AI Is Coming for Your Job—And That’s Okay ❤️
- Joel Mounts
- Apr 6
- 4 min read
High school students (and their parents) all have AI on the brain.
What’s AI going to do to my future?
My college major?
My career?
Let’s break down the question, twist it around, and slap it back together until we can answer it.
But here’s the punchline right up front:
Yes, AI will take your job. And that’s okay. ❤️
(for context: I'm a professional programmer and an AI power user)
The AI-ification of the Office Job
AI is built to crush intellectual work: "any work you can do from a comfy office chair". Think accounting, programming, marketing, graphic design, project management, and customer support.
Things you can do for hours at a time from a comfy air-conditioned office chair.
Until recently, these skills were siloed into "careers", a skill you could attach your identity to.
"I'm a journalist", or "I'm a graphic designer", or "I'm a marketer".
But for years now, these jobs have become increasingly accessible.
Whole software industries have emerged around Project Management, Customer Relations Management, Education Management.
Tasks that used to require reams of paper and rows of filing cabinets can now be done better and more-automatically and with minimal training.
At the same time, harder skills like software development and accounting have been spread to the masses by Youtube.

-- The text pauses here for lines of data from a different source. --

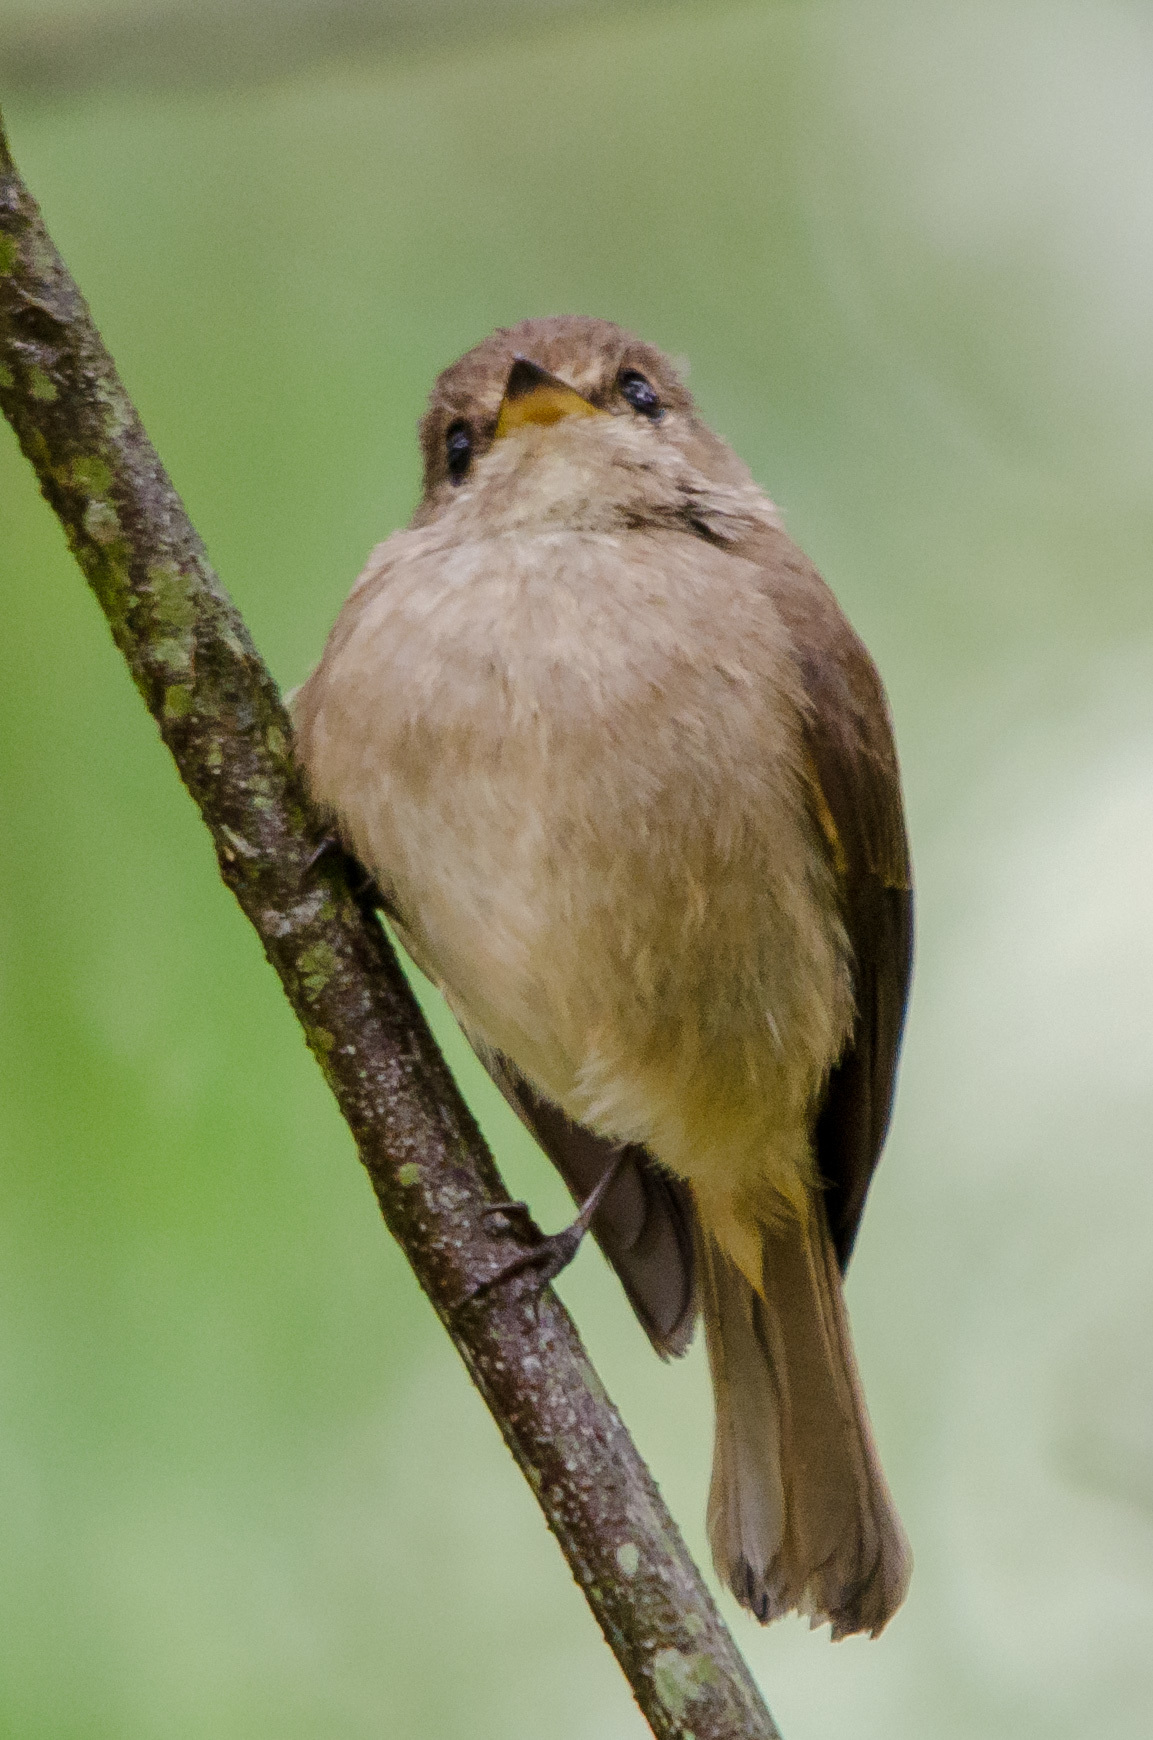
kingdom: Animalia
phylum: Chordata
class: Aves
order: Passeriformes
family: Muscicapidae
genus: Muscicapa
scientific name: Muscicapa adusta
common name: African dusky flycatcher
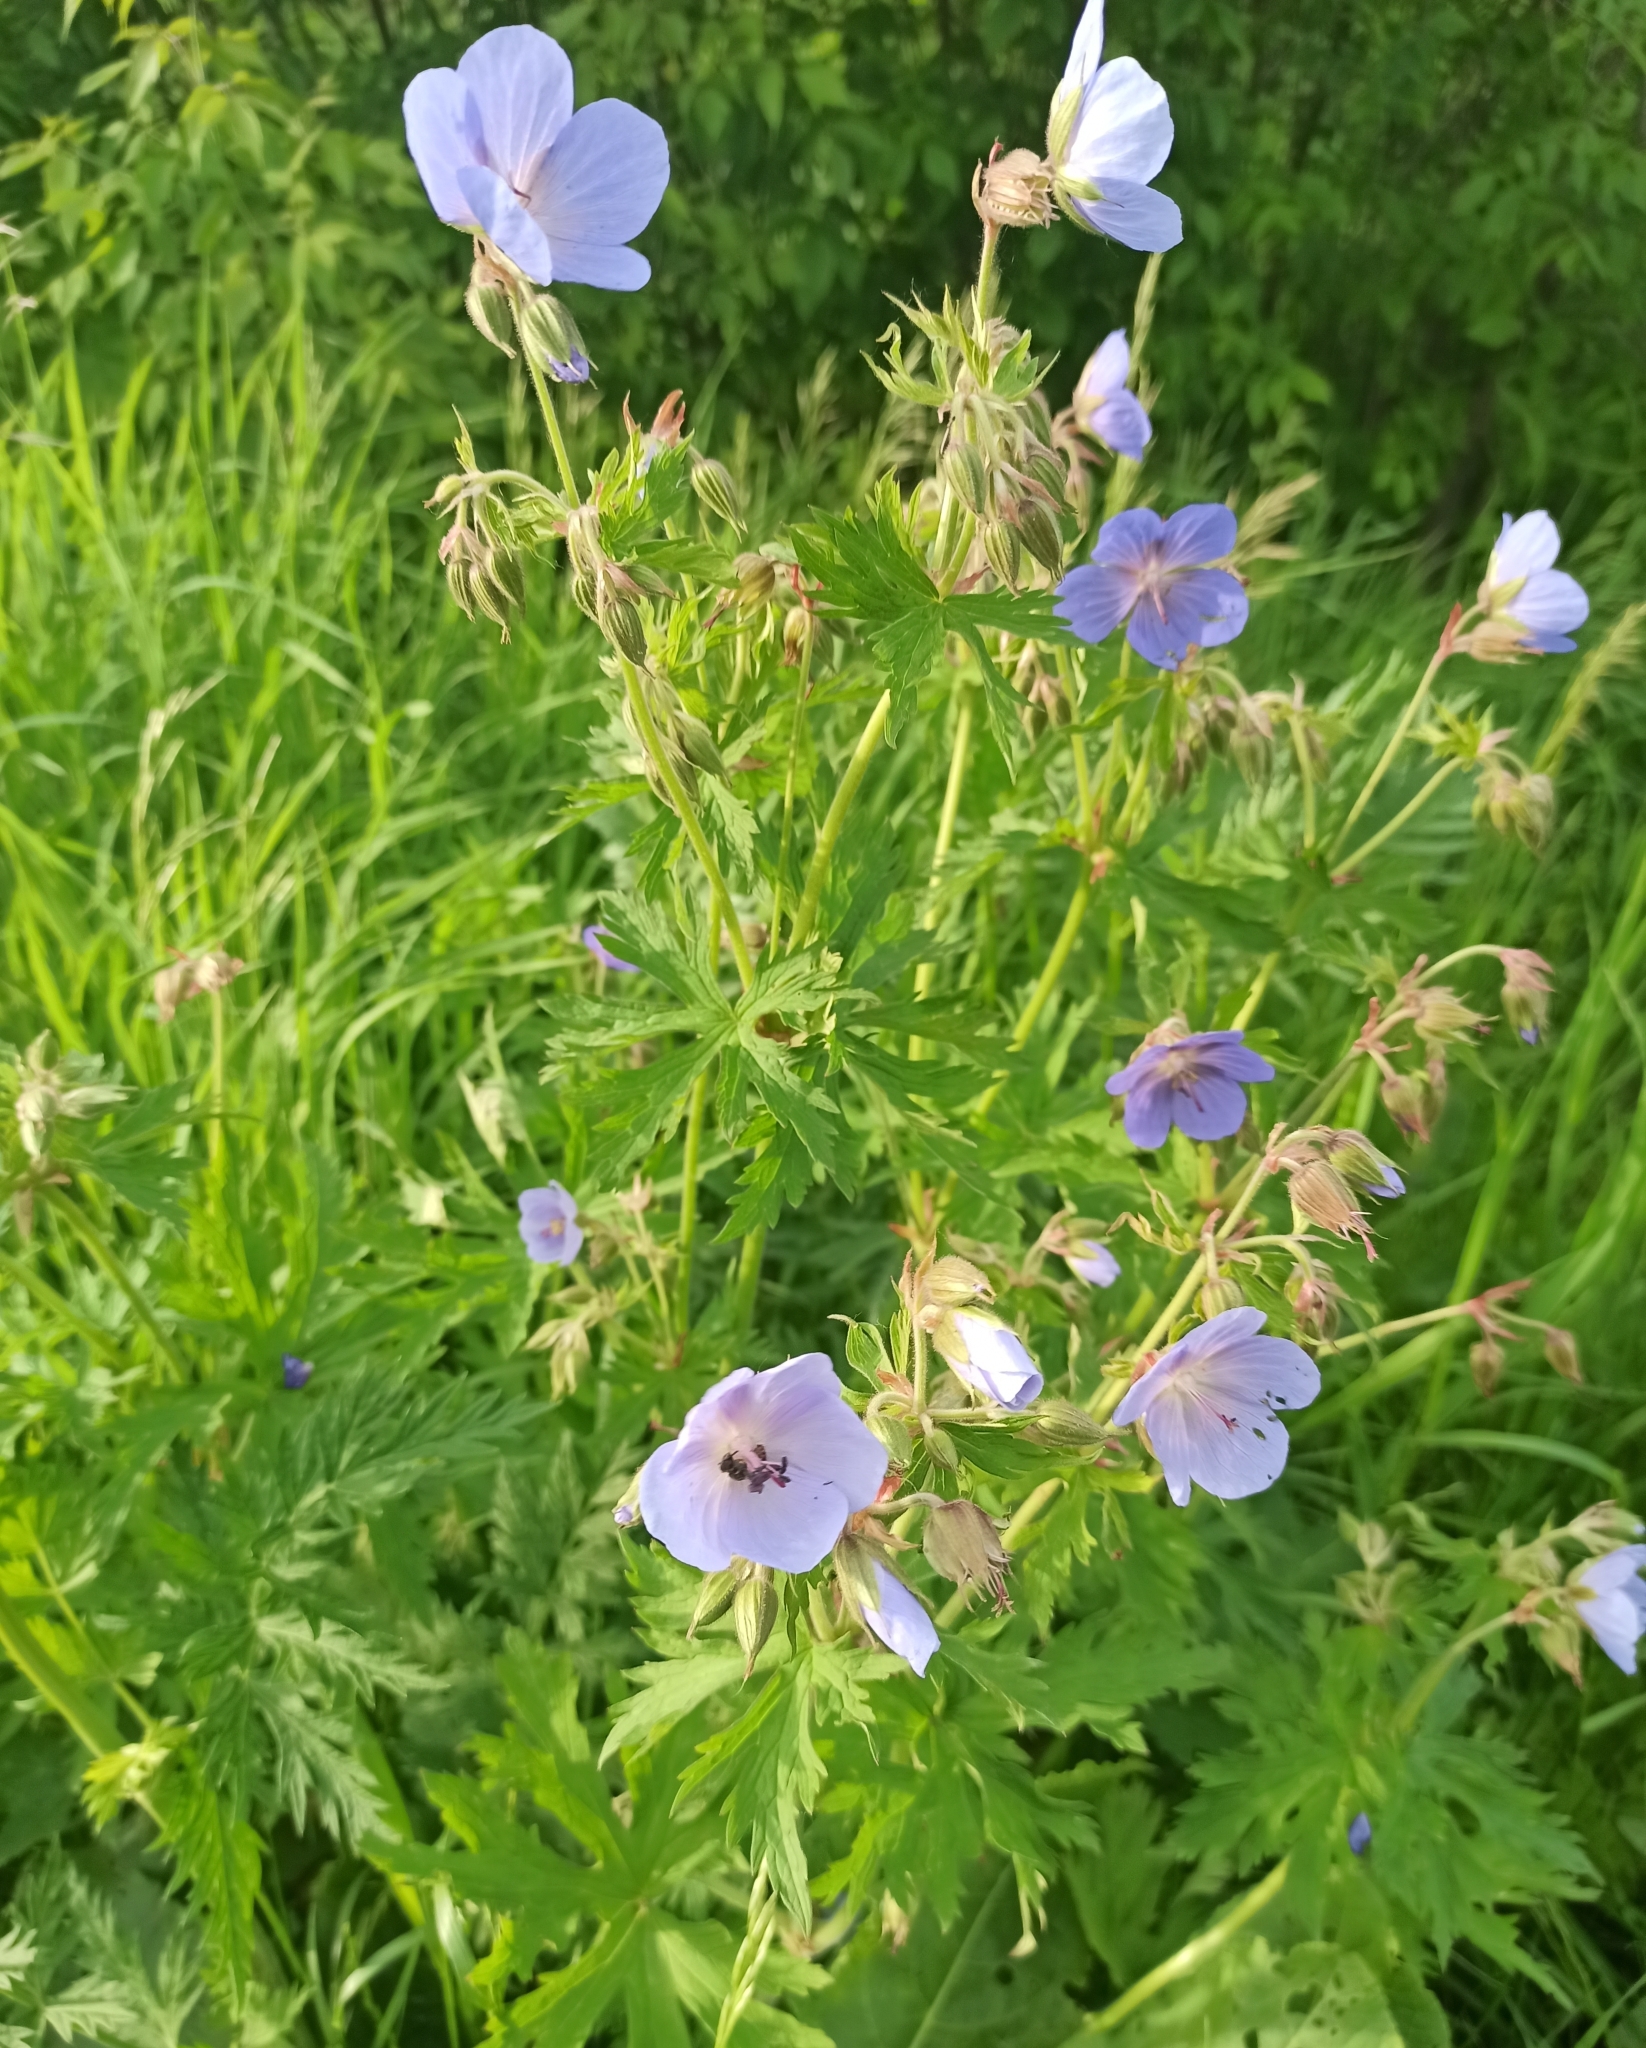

You can learn those skills, at any time, for free. Universities are no longer gatekeepers through which you must pass to learn advertising.
Enter AI: able to do even better at even more things, automatically.
The combination of free education, powerful software and AI tools is great for small-business owners like me. I’m a one-man army. I can handle project management, product design, advertising, social media, content creation, web dev, education coaching—all by myself. It’s me and my stack of software tools.
It's bad for those with an old-school mindset who hope that "copywriter" can be their whole-ass career.
Now, there are copywriters. But the most successful copywriters today are the ones who do it all—who know how to market and sell their skills like a Swiss Army knife.
The future belongs, in other words, to the multi-skilled.
Gated Professions: Professional Careers
Here’s a twist: Not all careers are on AI’s hit list.
What’s safe? The gated professions.
Think about it: You can make a website anytime you want—no license required. But you can’t build a bridge, perform heart surgery, or represent someone in court without a degree and certification.
Engineers, doctors, lawyers—these careers are locked behind regulatory gates. And until the day AI agents can legally step in and do those jobs (if that day ever comes), these jobs are safely human.
Will the gates open? Maybe. I wouldn’t bet on it happening tomorrow, but never say never.
The word is maybe.
The Trades & the Robots
So how about the skilled trades?
AI can write copy and edit videos. But it can't fix your roof or you car or patch that hole you punched in your drywall.
AI can't.
But robots can.
If you're in the trades, it's wise to plan for a future where manual skills are replaced by robots. But that time may be decades away.
(2017 was the "learn to code" year when truck drivers were put on notice that robotic trucks would take their jobs. Needless to say, that's still at least years away.)
This is a well-appreciated reason for the upsurge in students pursuing the trades: they pay well, don't require college, and are impervious to short-term AI takeover.
So: are robots coming for your septic system diver job? Maybe. But probably not this decade.
So: What should I do?
How teens best prepare for an increasingly AI-powered future?
You build skills, and you embrace AI.
Build Skills, not a Profession
Because intellectual skills are so accessible, and increasingly easy to perform, remember that you can learn the skills to be a marketer, copywriter, advertiser, graphic designer, programmer, or nearly anything else, for free, and relatively quickly.
Yet, each of these skills does take practice and is worth investing in.
As you move from job to job, or project to project, you'll be able to collect and accumulate a pile of skills that 20 years ago would have been separate careers.
Life-long learning isn’t optional anymore. It's now just table stakes.
Use AI
Use AI for learning. Use AI to get better at learning.
Use AI to work through issues at work, in your personal life, in choosing a college, in choosing a major.
Incorporate AI into your processes to become fluent in chatGPT (or any LLM) as your copilot.
That’s how you go from the pre-AI world to the post-AI world without losing your footing.
Is this all kinda dark & scary though?
Sure, there’s a dark side. The same was true with the internet, smartphones, social media. New technology always has teeth.
But, like anything powerful, it’s a tool. And you get to decide how you use it.
So get out there. Experiment. Build. Break things and put them back together. AI’s here to stay, so make it work for you.
(As with all technology, taking breaks during the day (meals, bedrooms) and for longer periods (retreats, vacations), is, if nothing else, highly recommended.)
Thanks for reading, and good luck out there.